3) If errors are encountered while the mount, check if the NFS Server exports list (/etc/exports) has the correct syntax.

Make sure there are not any spaces before the brackets process and proceed to the next step.

4) If there are no errors during the mounting process, proceed to the next step.

5) Confirm that the NFS share was mounted correctly by running mount -t nfs4 or mount -t nfs.

6) Ensure that the /data folder is accessible and has correct permissions by running ls -l /data.

Here is an example:

[root@FSIEM-Super~]# ls -l /data

total 44

drwxrwxr-x 3 postgres postgres 4096 Mar 31  2022 archive

drwxr-xr-x 2 root     root     4096 Mar 31  2022 backup

drwxr-xr-x 5 admin    admin    4096 May 13  2022 cache

drwxr-xr-x 2 postgres postgres 4096 Mar 31  2022 cmdb

drwxr-xr-x 2 admin    admin    4096 Jul 13  2022 custParser

drwxrwxr-x 2 admin    admin    4096 Dec 28 10:47 eventDataSum

drwxr-xr-x 8 admin    admin    4096 May  3  2022 eventdb

drwxr-xr-x 2 admin    admin    4096 Jun 17  2022 jmxXml

drwxr-xr-x 2 admin    admin    4096 Jun 17  2022 mibXml

drwx------ 3 admin    admin    4096 Mar 31  2022 precomputedb

drwxr-xr-x 2 admin    admin    4096 Mar 31  2022 reportdb

7) Test if it is possible to write a file to /data drive with the command below:

touch /data/test.txt

If the command failed, more likely permission issues are present.
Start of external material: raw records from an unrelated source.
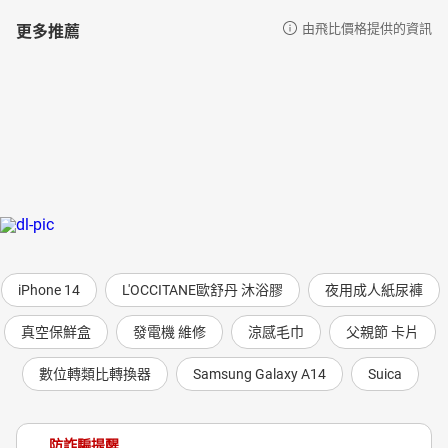
更多推薦
由飛比價格提供的資訊
iPhone 14
L'OCCITANE歐舒丹 沐浴膠
夜用成人紙尿褲
真空保鮮盒
發電機 維修
涼感毛巾
父親節 卡片
數位轉類比轉換器
Samsung Galaxy A14
Suica
防詐騙提醒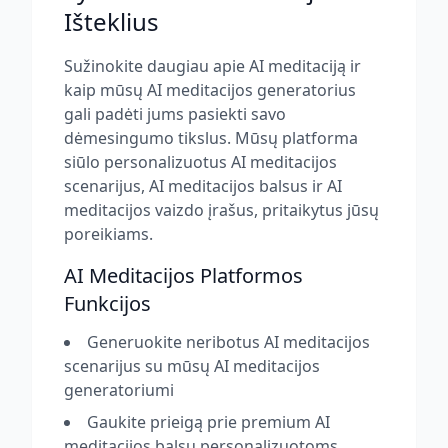
Išteklius
Sužinokite daugiau apie AI meditaciją ir
kaip mūsų AI meditacijos generatorius
gali padėti jums pasiekti savo
dėmesingumo tikslus. Mūsų platforma
siūlo personalizuotus AI meditacijos
scenarijus, AI meditacijos balsus ir AI
meditacijos vaizdo įrašus, pritaikytus jūsų
poreikiams.
AI Meditacijos Platformos
Funkcijos
Generuokite neribotus AI meditacijos
scenarijus su mūsų AI meditacijos
generatoriumi
Gaukite prieigą prie premium AI
meditacijos balsų personalizuotoms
8) If there is a file named /opt/phoenix/.nfs.json, remove it.

9) Additionally, if there is a license file, remove it as well:

/etc/opsd/.fortisiem4x0.

10) Reboot the worker node and double-check that no drives are mounted by running df -h.

11) Finally, go to the GUI and attempt to add the worker node again.